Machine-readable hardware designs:
········
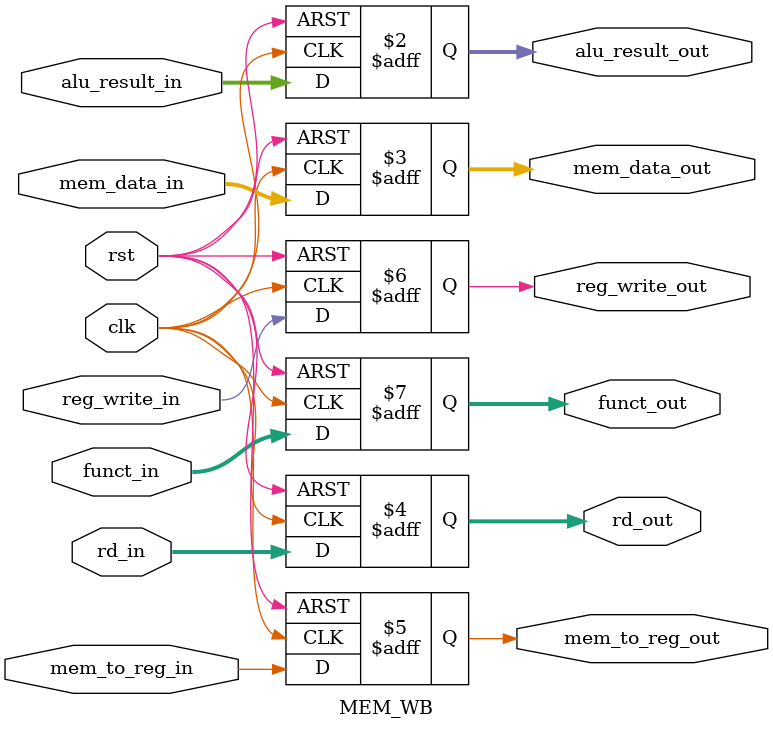
<source format=v>
`timescale 1ns/1ps
module MEM_WB (
    input  wire        clk,
    input  wire        rst,
    input  wire [15:0] alu_result_in,
    input  wire [15:0] mem_data_in,
    input  wire [2:0]  rd_in,
    input  wire        mem_to_reg_in,
    input  wire        reg_write_in,
    input  wire [2:0]  funct_in,

    output reg [15:0]  alu_result_out,
    output reg [15:0]  mem_data_out,
    output reg [2:0]   rd_out,
    output reg         mem_to_reg_out,
    output reg         reg_write_out,
    output reg [2:0]   funct_out
);
    always @(posedge clk or posedge rst) begin
        if (rst) begin
            alu_result_out  <= 16'b0;
            mem_data_out    <= 16'b0;
            rd_out          <= 3'b0;
            mem_to_reg_out  <= 1'b0;
            reg_write_out   <= 1'b0;
            funct_out       <= 3'b0;
        end else begin
            alu_result_out  <= alu_result_in;
            mem_data_out    <= mem_data_in;
            rd_out          <= rd_in;
            mem_to_reg_out  <= mem_to_reg_in;
            reg_write_out   <= reg_write_in;
            funct_out       <= funct_in;
        end
    end
endmodule


</source>
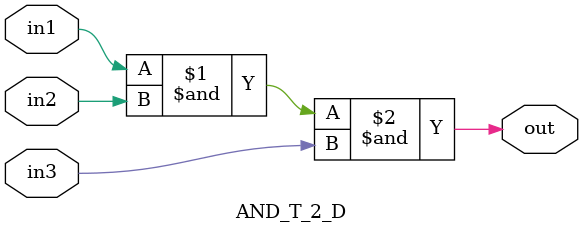
<source format=v>
`timescale 1ns / 1ps

`define	D		10	// definition of the delay

// Delayed AND gate

module AND_T_2_D(out, in1, in2, in3);

input in1, in2, in3;
output out;

and		#`D		and1D(out, in1, in2, in3);


endmodule

</source>
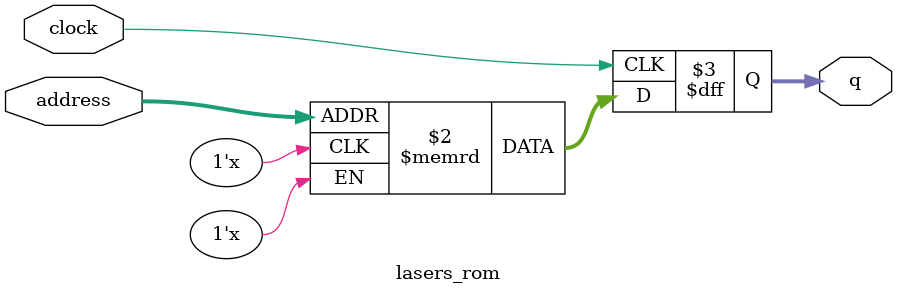
<source format=sv>
module lasers_rom (
	input logic clock,
	input logic [17:0] address,
	output logic [2:0] q
);

logic [2:0] memory [0:230399] /* synthesis ram_init_file = "./lasers/lasers.COE" */;

always_ff @ (posedge clock) begin
	q <= memory[address];
end

endmodule

</source>
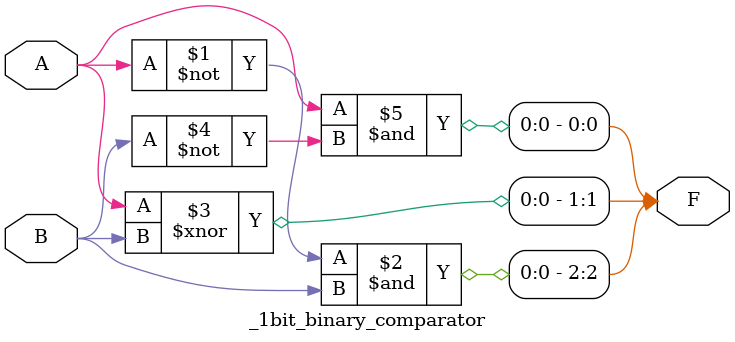
<source format=v>
`timescale 1ns / 1ps


module _1bit_binary_comparator(
    input A,
    input B,
    output [2:0] F
    );
    
    assign F[2] = ~A & B; // A < B
    assign F[1] = A ~^ B; // A == B
    assign F[0] = A & ~B; // A > B
endmodule

</source>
········
Copy exactly the lines from the one containing "of the delay" through the final line of the records above, both included, and leave out any pictures.

[Reply to the task]
`define	D		10	// definition of the delay

// Delayed AND gate

module AND_T_2_D(out, in1, in2, in3);

input in1, in2, in3;
output out;

and		#`D		and1D(out, in1, in2, in3);


endmodule

</source>
<source format=sv>
module lasers_rom (
	input logic clock,
	input logic [17:0] address,
	output logic [2:0] q
);

logic [2:0] memory [0:230399] /* synthesis ram_init_file = "./lasers/lasers.COE" */;

always_ff @ (posedge clock) begin
	q <= memory[address];
end

endmodule

</source>
<source format=v>
`timescale 1ns / 1ps


module _1bit_binary_comparator(
    input A,
    input B,
    output [2:0] F
    );
    
    assign F[2] = ~A & B; // A < B
    assign F[1] = A ~^ B; // A == B
    assign F[0] = A & ~B; // A > B
endmodule

</source>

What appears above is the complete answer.